Breakfast was sugar cubes and Nutella which might sound exciting but kind of sucks when it’s all you have. The smugglers had promised we would leave early in the morning and by dawn we were all ready on the beach in our life jackets. Our phones were tied inside party balloons to protect them on the crossing, a trick we had been shown how to do in İzmir.

There were several other groups waiting. We had paid $1,500 each instead of the usual $1,000 to have a dinghy just for our family, but it seemed others would be in our boat. We would be thirty-eight in total – twenty-seven adults and eleven children. Now we were here there was nothing we could do – we couldn’t go back and people said the smugglers used knives and cattle prods on those who changed their minds.

The sky was cloudless, and close by I could see that the sea wasn’t just one colour, the uniform blue of pictures and my imaginings, but bright turquoise next to the shore then a deeper blue darkening to grey then indigo near the island. I knew the sea only from National Geographic documentaries and now it was as if I was part of one. I felt really wired and couldn’t understand why everyone was nervous. For me it was like the biggest adventure!

Other kids were running and collecting pebbles of different colours. A small Afghan boy gave me one the shape of a dove, flat and grey with a white marble vein running through it. It was cool to the touch and worn smooth by the sea. It’s not always easy for me to hold things in my awkward fingers but I wasn’t letting go of that.

There were people from Syria like us as well as from Iraq, Morocco and Afghanistan speaking in a language we didn’t understand. Some people swapped stories but most didn’t say much. They didn’t need to. To be leaving all you knew and had built up in your own country to make this dangerous and uncertain journey, it must be bad.

As morning broke we watched the first boats go out. Two set off more or less straight but two were going in all directions. The boats didn’t have pilots – what happened was the smugglers let one of the refugees travel for half price or for free if he drove the boat even though none of them had any experience. ‘It’s just like riding a motorbike,’ they claimed. My uncle Ahmed was going to be driving our boat. I guessed he’d never driven one as we had never been to the sea and his old job was running a mobile-phone shop, but he assured us he knew how.

We’d heard that some refugees gun the motor to get halfway across to Greek waters as fast as possible and they burn out the motor. Sometimes the engines don’t have enough fuel. If that happens the Turkish coastguard catch you and bring you back. In Café Sinbad in İzmir we’d met a family from Aleppo who had tried to cross six times. We didn’t have money to keep trying.

Around 9 a.m. Uncle Ahmed called the smuggler, but he said we must wait for the coastguard to go. ‘We have chosen the wrong smuggler,’ said Nasrine. I worried we had been cheated again.

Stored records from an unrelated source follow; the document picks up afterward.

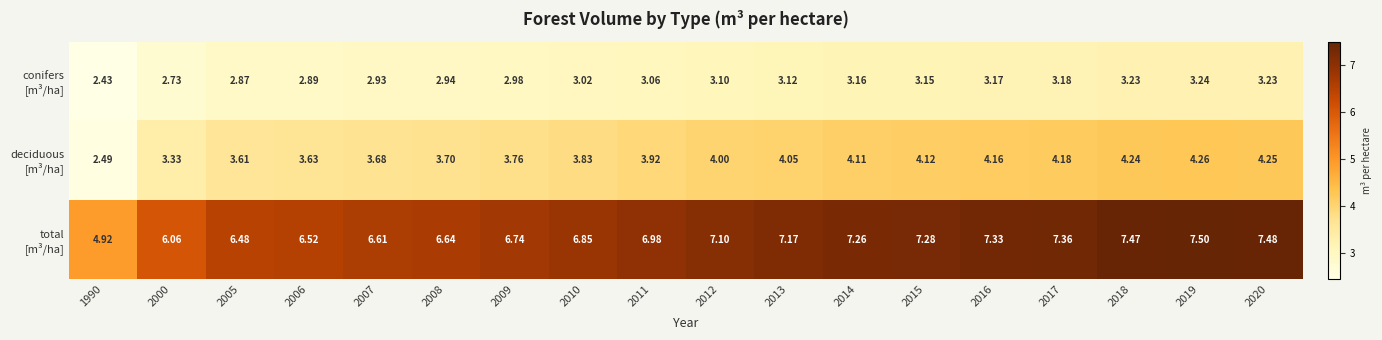

At which category is the sum across all series the highest?

2019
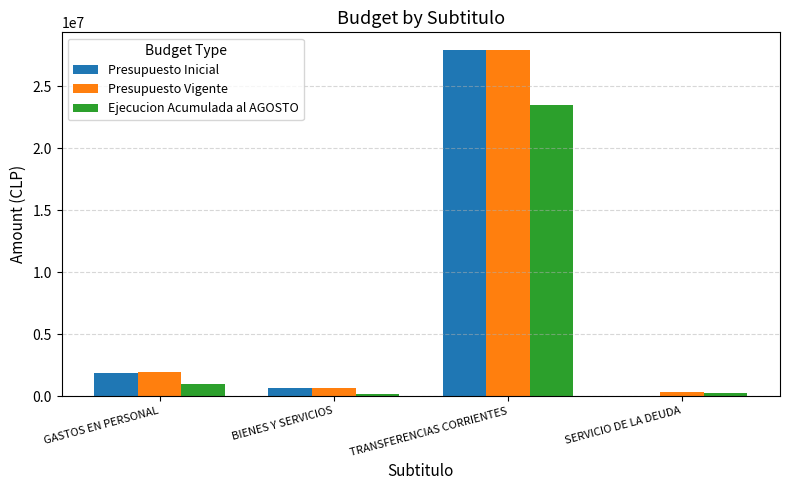

At which category is the sum across all series the highest?

TRANSFERENCIAS CORRIENTES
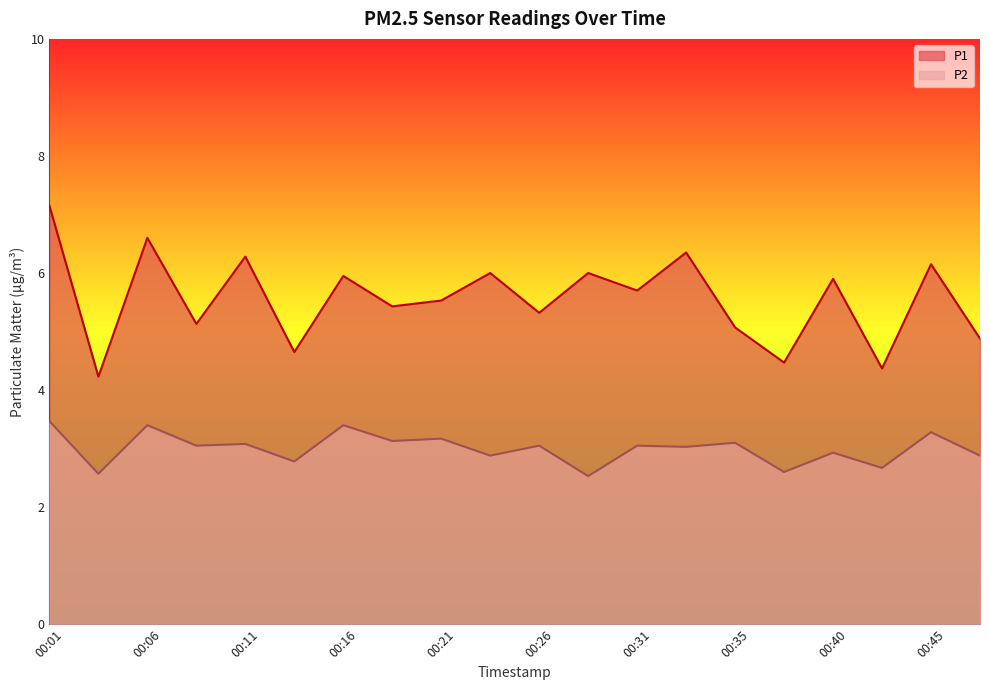

What is the greatest value displayed?

7.2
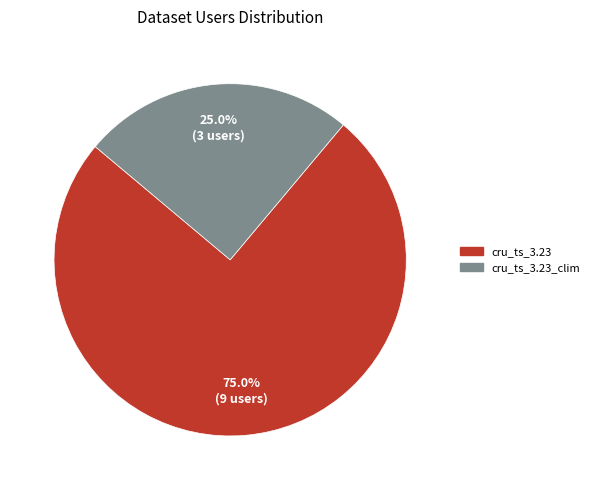

Is there any slice that represents more than half of the pie?

Yes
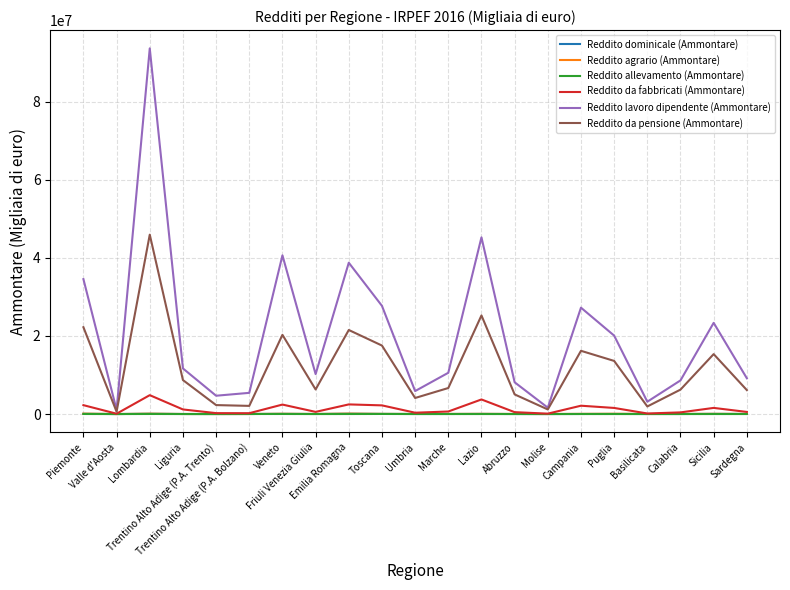

Which series has the largest range (max minus min)?

Reddito lavoro dipendente (Ammontare)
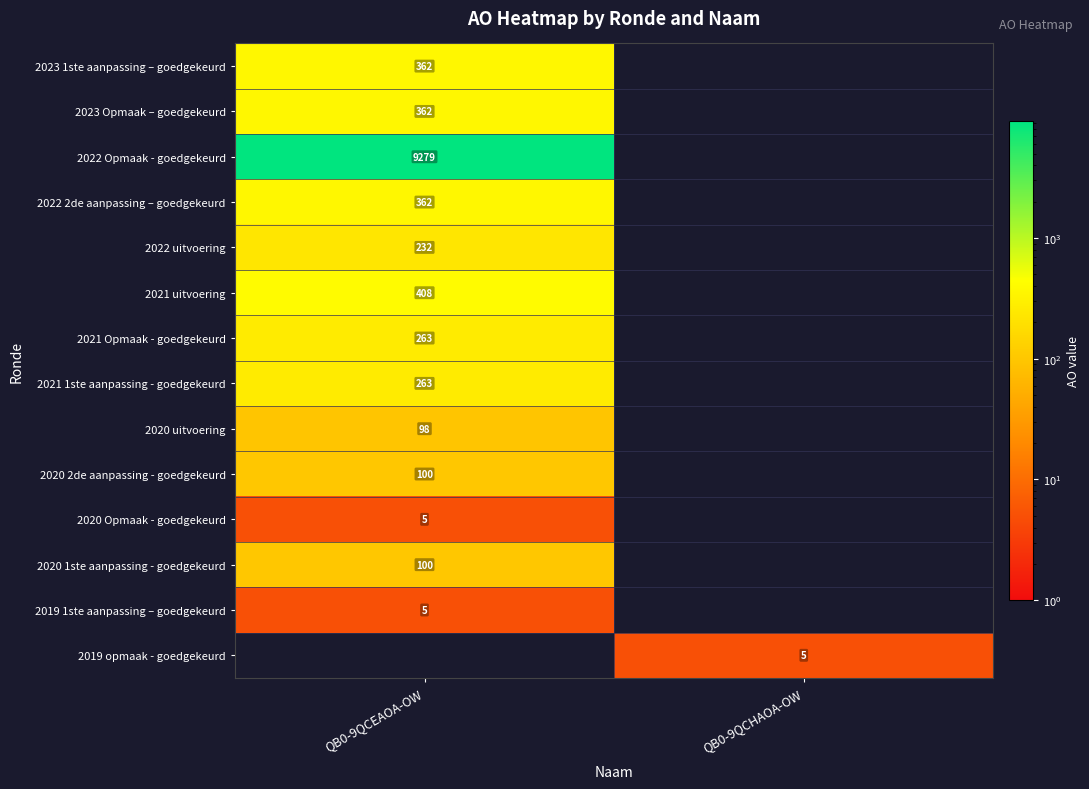

Is it true that 2019 opmaak - goedgekeurd equals 7 at QB0-9QCHAOA-OW?

False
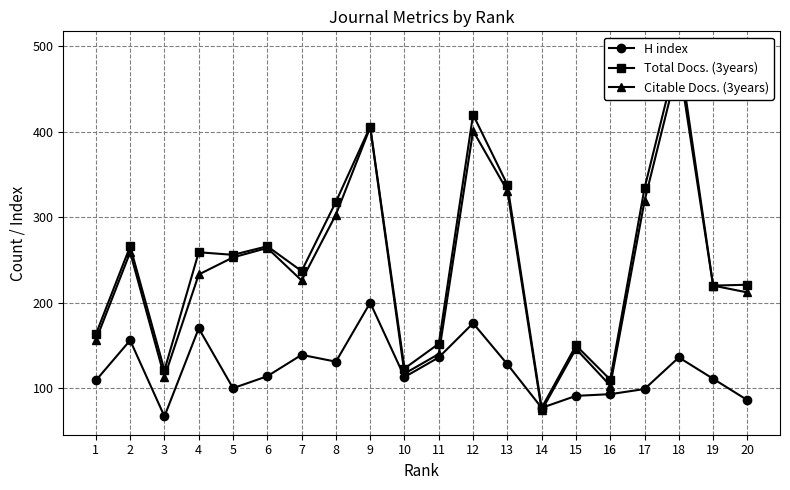

Rank the series at 20 from lowest to highest value.

H index, Citable Docs. (3years), Total Docs. (3years)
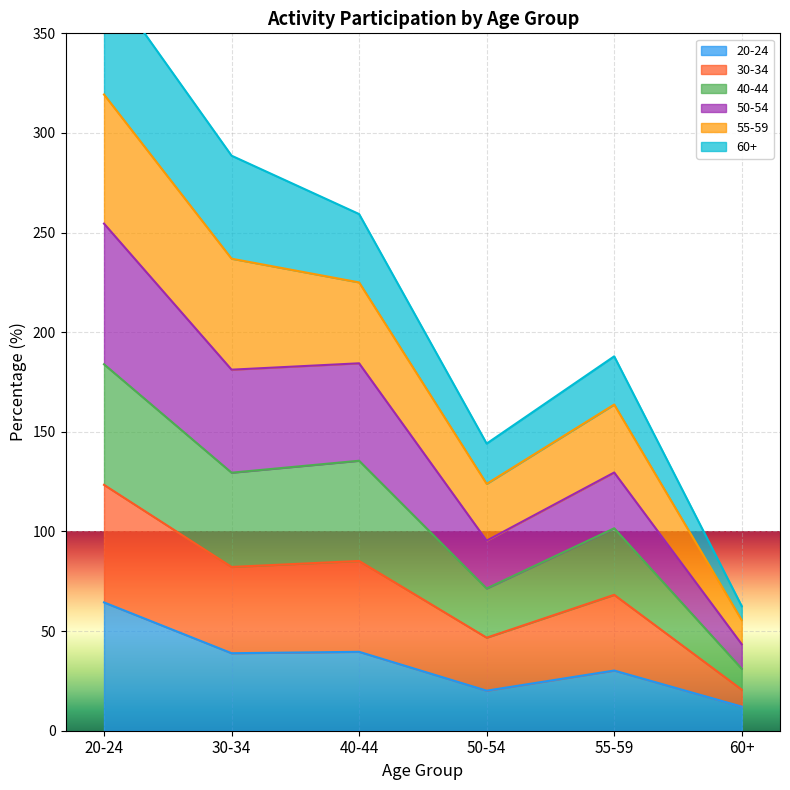

True or false: 50-54 and 30-34 cross at least once.

False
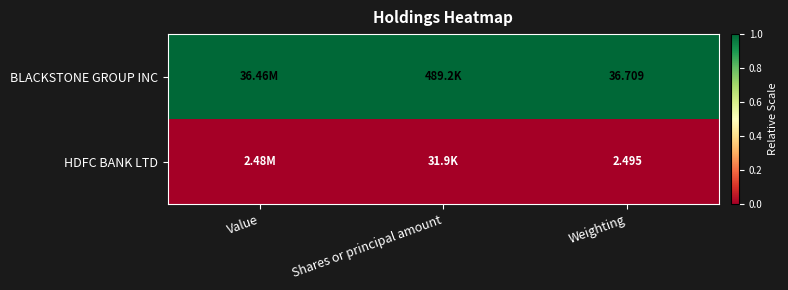

What is the total value across all series at Shares or principal amount?

1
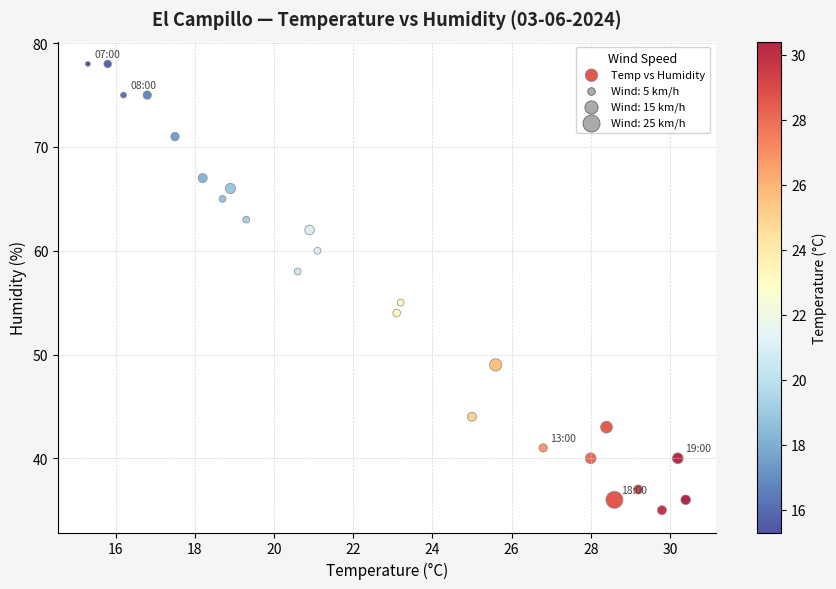

What Y value in the scatter plot is closest to 56?

55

We hadn’t expected to be here so long and were soon hungry and thirsty which was ironic as there was so much water in front of us. My cousins went to try and find water for me and the children but there was nothing near by.

The day got hotter. Though the smuggler had arrived with dinghies for us and the other groups, he said we couldn’t go until the coastguard changed shift. The Moroccan men were half naked and started singing. As the afternoon came, the waves started to get higher, making a slapping sound on the shore. None of us wanted to go at night as we’d heard stories of kind of pirates on jet-skis who board boats in the dark to steal motors and the valuables of refugees.

Finally, around 5 p.m., they said the coastguards were changing guard so we could take advantage and go. I looked again at the sea. A mist was coming down and the cry of the seagulls no longer seemed so joyful. A dark shadow lay over the rocky island. Some call that crossing rihlat al-moot or the route of death. It would either deliver us to Europe or swallow us up. For the first time I felt scared.

Back home I often watched a series called Brain Games on National Geographic which showed how feelings of fear and panic are controlled by the brain, so I began practising breathing deeply and telling myself over and over that I was strong.